Reciprocal Learning

Authors: Julian Rodemann, Christoph Jansen, Georg Schollmeyer

NeurIPS 2024 | Conference PDF | Archive PDF | Plain Text | LLM Run Details

Reproducibility Variable Result LLM Response
Research Type Experimental We demonstrate that numerous machine learning algorithms are specific instances of one single paradigm: reciprocal learning. These instances range from active learning over multi-armed bandits to self-training. We show that all these algorithms not only learn parameters from data but also vice versa: They iteratively alter training data in a way that depends on the current model fit. We introduce reciprocal learning as a generalization of these algorithms using the language of decision theory. This allows us to study under what conditions they converge. The key is to guarantee that reciprocal learning contracts such that the Banach fixed-point theorem applies. In this way, we find that reciprocal learning converges at linear rates to an approximately optimal model under some assumptions on the loss function, if their predictions are probabilistic and the sample adaption is both non-greedy and either randomized or regularized. We interpret these findings and provide corollaries that relate them to active learning, self-training, and bandits.

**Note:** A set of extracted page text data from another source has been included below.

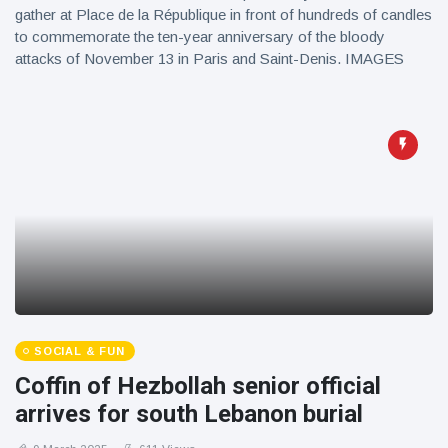
gather at Place de la République in front of hundreds of candles
to commemorate the ten-year anniversary of the bloody
attacks of November 13 in Paris and Saint-Denis. IMAGES
SOCIAL & FUN
Coffin of Hezbollah senior official
arrives for south Lebanon burial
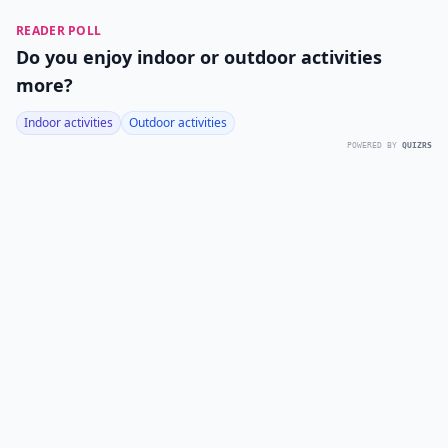
READER POLL
Do you enjoy indoor or outdoor activities
more?
Indoor activities
Outdoor activities
POWERED BY
QUIZRS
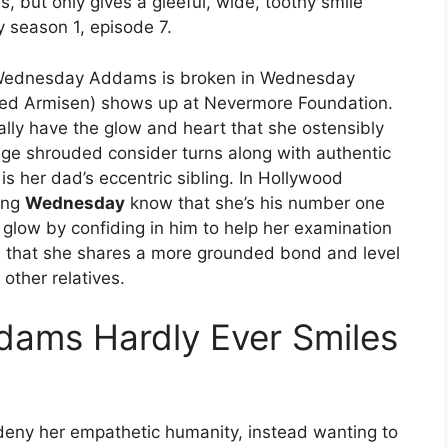
, but only gives a gleeful, wide, toothy smile
 season 1, episode 7.
 Wednesday Addams is broken in Wednesday
ed Armisen) shows up at Nevermore Foundation.
ally have the glow and heart that she ostensibly
ange shrouded consider turns along with authentic
s her dad’s eccentric sibling. In Hollywood
ting
Wednesday
know that she’s his number one
e glow by confiding in him to help her examination
s that she shares a more grounded bond and level
other relatives.
ams Hardly Ever Smiles
eny her empathetic humanity, instead wanting to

Researcher Affiliation Academia Julian Rodemann Department of Statistics LMU Munich j.rodemann@lmu.de Christoph Jansen Computing & Communications Lancaster University Leipzig c.jansen@lancaster.ac.uk Georg Schollmeyer Department of Statistics LMU Munich g.schollmeyer@lmu.de
Pseudocode Yes Algorithm 1: Incremental Self-Training in Semi-Supervised learning and Algorithm 2: Amending Self-Training in Semi-Supervised learning are provided in Appendix A.1.1.

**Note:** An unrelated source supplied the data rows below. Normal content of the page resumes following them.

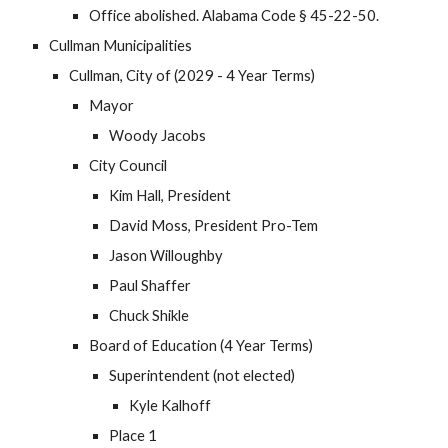
Office abolished. Alabama Code § 45-22-50.
Cullman Municipalities
Cullman, City of (2029 - 4 Year Terms)
Mayor
Woody Jacobs
City Council
Kim Hall, President
David Moss, President Pro-Tem
Jason Willoughby
Paul Shaffer
Chuck Shikle
Board of Education (4 Year Terms)
Superintendent (not elected)
Kyle Kalhoff
Place 1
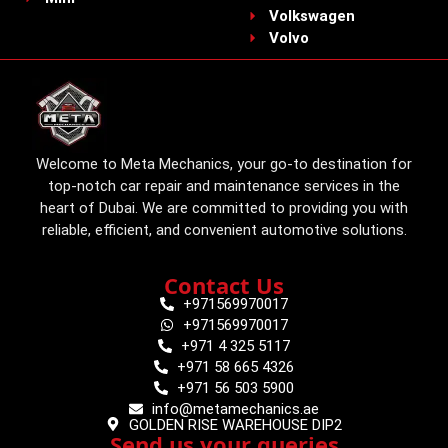
Volkswagen
Volvo
Welcome to Meta Mechanics, your go-to destination for
top-notch car repair and maintenance services in the
heart of Dubai. We are committed to providing you with
reliable, efficient, and convenient automotive solutions.
Contact Us
+971569970017
+971569970017
+971 4 325 5117
+971 58 665 4326
+971 56 503 5900
info@metamechanics.ae
GOLDEN RISE WAREHOUSE DIP2
Send us your queries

Open Source Code Yes Code to reproduce findings can be found in https://github.com/rodemann/simulations-self-training-reciprocal-learning.
Open Datasets Yes Specifically, we deploy incremental self-training with soft labels on a real world datasets (banknote data)... Data source: Public UCI Machine Learning Repository [21].
Dataset Splits No The paper mentions varying percentages of unlabeled data (90%, 80%, 70%) for the self-training experiments, but it does not provide specific train/validation/test splits (e.g., 80/10/10) for the labeled data or overall dataset that would be needed for reproducibility of data partitioning.
Hardware Specification No The paper does not provide specific details about the hardware used to run the experiments, such as GPU/CPU models, memory, or specific cloud resources.
Software Dependencies No The paper mentions using a "generalized additive model" and refers to a GitHub repository for code, but it does not specify software dependencies with version numbers (e.g., Python 3.x, PyTorch 1.x).
Experiment Setup No The paper states that it uses a "generalized additive model" and different "selection criteria" from the literature. It also specifies the percentage of unlabeled data (90%, 80%, 70%). However, it does not provide specific hyperparameter values (e.g., learning rate, batch size, number of epochs, optimizer settings) for the models or training process itself that would constitute detailed experimental setup.